Career Highlights: Millions Like Us, Whisky Galore!, The Winslow Boy
First Major Screen Credit: Broken Blossoms (1936)
Biography
Actor Basil Radford was on the British stage from 1922 in twittish, tweedy comedy roles. His first film appearance was in 1929's Barnum Was Right. International fame came Radford's way when he and Naunton Wayne originated the roles of cricket-obsessed Charters and Caldicott in Alfred Hitchcock's The Lady Vanishes (1938). Radford and Wayne continued to play these roles (or facsimiles thereof) in such films as Night Train (1940), Crooks Tour (1941), Next of Kin (1942), Millions Like Us (1945), and Dead of Night (1945). They were supposed to revive Charters and Caldicott once more for Sir Carol Reed's The Third Man (1949), but their roles were streamlined into a solo part for Wilfred Hyde-White.
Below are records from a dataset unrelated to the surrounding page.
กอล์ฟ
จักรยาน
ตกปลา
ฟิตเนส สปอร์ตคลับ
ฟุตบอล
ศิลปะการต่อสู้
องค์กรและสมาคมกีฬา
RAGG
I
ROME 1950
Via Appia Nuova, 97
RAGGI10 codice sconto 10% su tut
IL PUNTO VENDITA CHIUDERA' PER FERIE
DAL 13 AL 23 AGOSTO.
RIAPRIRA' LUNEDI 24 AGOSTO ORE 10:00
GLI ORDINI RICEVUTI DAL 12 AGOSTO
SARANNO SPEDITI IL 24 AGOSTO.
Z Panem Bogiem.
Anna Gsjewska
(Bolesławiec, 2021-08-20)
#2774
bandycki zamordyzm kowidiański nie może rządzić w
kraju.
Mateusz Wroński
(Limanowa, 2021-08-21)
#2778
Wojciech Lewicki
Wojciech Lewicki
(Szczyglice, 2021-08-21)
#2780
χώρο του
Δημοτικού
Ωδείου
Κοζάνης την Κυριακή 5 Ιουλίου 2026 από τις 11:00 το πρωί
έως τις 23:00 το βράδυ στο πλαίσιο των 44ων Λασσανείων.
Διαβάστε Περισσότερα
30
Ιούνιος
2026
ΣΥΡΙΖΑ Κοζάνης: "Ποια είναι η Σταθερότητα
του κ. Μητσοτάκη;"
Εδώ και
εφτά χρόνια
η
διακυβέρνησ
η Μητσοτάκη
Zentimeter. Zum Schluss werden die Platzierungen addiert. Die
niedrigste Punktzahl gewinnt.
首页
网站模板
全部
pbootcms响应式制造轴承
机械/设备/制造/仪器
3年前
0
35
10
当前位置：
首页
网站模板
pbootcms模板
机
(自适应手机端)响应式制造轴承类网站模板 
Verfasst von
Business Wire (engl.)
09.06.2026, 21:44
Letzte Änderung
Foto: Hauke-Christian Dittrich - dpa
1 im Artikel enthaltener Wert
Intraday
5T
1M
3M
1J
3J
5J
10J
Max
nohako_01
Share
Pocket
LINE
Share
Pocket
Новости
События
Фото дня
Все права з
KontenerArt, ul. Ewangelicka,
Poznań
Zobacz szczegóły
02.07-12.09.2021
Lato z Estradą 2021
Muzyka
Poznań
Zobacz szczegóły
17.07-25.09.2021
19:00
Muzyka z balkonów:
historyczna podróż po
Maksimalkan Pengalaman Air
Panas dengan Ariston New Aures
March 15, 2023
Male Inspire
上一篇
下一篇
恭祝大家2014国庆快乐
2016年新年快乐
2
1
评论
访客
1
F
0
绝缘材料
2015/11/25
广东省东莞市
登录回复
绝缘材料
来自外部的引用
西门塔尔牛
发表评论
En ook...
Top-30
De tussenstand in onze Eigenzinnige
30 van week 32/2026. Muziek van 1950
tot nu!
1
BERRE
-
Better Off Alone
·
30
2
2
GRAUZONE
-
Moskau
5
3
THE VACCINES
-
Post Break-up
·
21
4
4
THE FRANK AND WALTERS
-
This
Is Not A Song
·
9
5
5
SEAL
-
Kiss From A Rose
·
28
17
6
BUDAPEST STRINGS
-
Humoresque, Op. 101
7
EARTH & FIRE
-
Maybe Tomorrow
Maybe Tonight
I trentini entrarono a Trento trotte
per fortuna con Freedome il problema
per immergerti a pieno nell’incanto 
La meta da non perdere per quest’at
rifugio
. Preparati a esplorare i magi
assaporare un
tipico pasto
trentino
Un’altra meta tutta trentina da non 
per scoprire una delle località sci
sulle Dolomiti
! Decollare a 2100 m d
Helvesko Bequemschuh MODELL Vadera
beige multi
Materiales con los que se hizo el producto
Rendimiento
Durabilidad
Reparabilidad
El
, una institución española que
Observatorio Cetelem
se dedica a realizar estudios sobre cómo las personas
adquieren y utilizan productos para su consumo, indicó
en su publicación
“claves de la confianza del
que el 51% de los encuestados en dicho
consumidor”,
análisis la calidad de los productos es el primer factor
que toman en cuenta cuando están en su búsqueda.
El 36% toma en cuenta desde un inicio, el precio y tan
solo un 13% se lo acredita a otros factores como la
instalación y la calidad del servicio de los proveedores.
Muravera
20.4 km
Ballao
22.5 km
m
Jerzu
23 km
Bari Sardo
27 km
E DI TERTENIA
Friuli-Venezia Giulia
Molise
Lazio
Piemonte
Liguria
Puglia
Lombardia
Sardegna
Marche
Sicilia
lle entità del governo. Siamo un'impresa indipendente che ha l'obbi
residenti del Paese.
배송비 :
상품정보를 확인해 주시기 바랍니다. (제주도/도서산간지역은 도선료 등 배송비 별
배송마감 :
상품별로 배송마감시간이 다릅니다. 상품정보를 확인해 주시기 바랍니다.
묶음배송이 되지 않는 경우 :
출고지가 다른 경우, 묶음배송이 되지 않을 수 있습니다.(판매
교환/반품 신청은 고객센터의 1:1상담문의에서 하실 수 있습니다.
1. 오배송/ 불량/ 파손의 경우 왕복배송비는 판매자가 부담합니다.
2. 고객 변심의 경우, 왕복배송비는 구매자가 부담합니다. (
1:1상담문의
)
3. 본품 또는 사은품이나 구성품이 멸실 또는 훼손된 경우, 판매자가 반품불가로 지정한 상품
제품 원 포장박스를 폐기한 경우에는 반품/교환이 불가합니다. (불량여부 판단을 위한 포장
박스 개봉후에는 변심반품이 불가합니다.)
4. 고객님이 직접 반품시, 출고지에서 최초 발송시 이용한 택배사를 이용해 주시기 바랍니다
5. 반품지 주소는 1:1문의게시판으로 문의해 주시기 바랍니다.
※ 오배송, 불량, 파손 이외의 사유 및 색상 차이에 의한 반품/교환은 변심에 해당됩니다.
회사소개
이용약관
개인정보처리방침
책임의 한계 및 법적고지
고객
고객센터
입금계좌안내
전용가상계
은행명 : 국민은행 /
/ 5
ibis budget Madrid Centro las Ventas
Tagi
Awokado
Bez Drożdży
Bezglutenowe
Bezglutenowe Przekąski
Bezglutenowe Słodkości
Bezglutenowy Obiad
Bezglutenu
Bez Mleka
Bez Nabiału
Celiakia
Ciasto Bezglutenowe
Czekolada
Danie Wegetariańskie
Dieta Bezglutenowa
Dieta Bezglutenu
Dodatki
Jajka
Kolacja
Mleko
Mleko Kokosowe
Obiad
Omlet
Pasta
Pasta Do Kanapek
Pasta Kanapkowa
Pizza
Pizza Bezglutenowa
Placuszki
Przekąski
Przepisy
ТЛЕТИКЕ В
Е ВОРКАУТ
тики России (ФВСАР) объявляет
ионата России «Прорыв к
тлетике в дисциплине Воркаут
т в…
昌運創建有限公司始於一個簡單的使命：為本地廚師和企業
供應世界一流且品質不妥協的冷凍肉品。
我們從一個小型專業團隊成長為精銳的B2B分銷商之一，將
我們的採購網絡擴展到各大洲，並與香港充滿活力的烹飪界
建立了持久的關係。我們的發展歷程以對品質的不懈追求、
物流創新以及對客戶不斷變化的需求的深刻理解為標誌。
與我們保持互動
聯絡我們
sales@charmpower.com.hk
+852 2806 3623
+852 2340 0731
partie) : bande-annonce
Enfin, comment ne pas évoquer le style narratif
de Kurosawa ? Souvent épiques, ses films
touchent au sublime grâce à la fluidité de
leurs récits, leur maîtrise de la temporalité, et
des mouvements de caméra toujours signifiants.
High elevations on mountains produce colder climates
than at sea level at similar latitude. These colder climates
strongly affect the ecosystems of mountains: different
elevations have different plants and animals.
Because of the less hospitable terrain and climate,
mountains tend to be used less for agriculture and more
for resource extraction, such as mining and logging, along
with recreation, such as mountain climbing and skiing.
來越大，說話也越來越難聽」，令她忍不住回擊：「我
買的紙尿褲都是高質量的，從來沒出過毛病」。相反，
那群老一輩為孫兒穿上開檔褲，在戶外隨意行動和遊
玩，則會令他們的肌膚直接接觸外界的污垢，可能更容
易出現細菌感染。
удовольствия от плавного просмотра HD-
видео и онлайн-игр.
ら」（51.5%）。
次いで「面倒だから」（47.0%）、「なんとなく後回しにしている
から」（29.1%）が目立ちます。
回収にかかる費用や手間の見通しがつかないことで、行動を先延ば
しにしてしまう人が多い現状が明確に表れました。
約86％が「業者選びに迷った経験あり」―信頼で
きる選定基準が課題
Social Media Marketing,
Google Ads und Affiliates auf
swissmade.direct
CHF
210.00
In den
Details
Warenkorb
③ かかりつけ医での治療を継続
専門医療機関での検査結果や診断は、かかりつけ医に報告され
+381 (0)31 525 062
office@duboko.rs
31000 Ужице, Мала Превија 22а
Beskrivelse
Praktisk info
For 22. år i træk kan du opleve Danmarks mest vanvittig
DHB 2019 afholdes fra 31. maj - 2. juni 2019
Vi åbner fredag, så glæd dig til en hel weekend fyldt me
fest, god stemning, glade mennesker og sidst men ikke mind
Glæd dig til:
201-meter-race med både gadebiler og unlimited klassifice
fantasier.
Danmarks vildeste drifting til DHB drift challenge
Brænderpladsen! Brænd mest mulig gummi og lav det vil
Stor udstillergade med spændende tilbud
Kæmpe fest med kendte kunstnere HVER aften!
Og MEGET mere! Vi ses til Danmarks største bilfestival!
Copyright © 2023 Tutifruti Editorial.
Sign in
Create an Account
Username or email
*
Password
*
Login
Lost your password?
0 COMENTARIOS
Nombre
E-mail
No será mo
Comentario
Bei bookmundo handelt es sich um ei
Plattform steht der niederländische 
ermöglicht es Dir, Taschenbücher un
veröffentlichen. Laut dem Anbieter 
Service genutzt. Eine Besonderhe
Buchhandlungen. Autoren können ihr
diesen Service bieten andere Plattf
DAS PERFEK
The best of Radford's later roles included the blindsided British bureaucrat in Tight Little Island (1948). Basil Radford died of a heart attack at age 55, shortly after co-starring in White Corridors (1951). ~ Hal Erickson, All Movie Guide
Throughout his film career, Radford had a crescent-shaped scar on his right cheek which -- depending on the camera angle and the lighting of a given shot -- was sometimes barely perceptible but sometimes extremely prominent. He died of a heart attack on October 20, 1952, while rehearsing for a radio show with Naunton Wayne in London.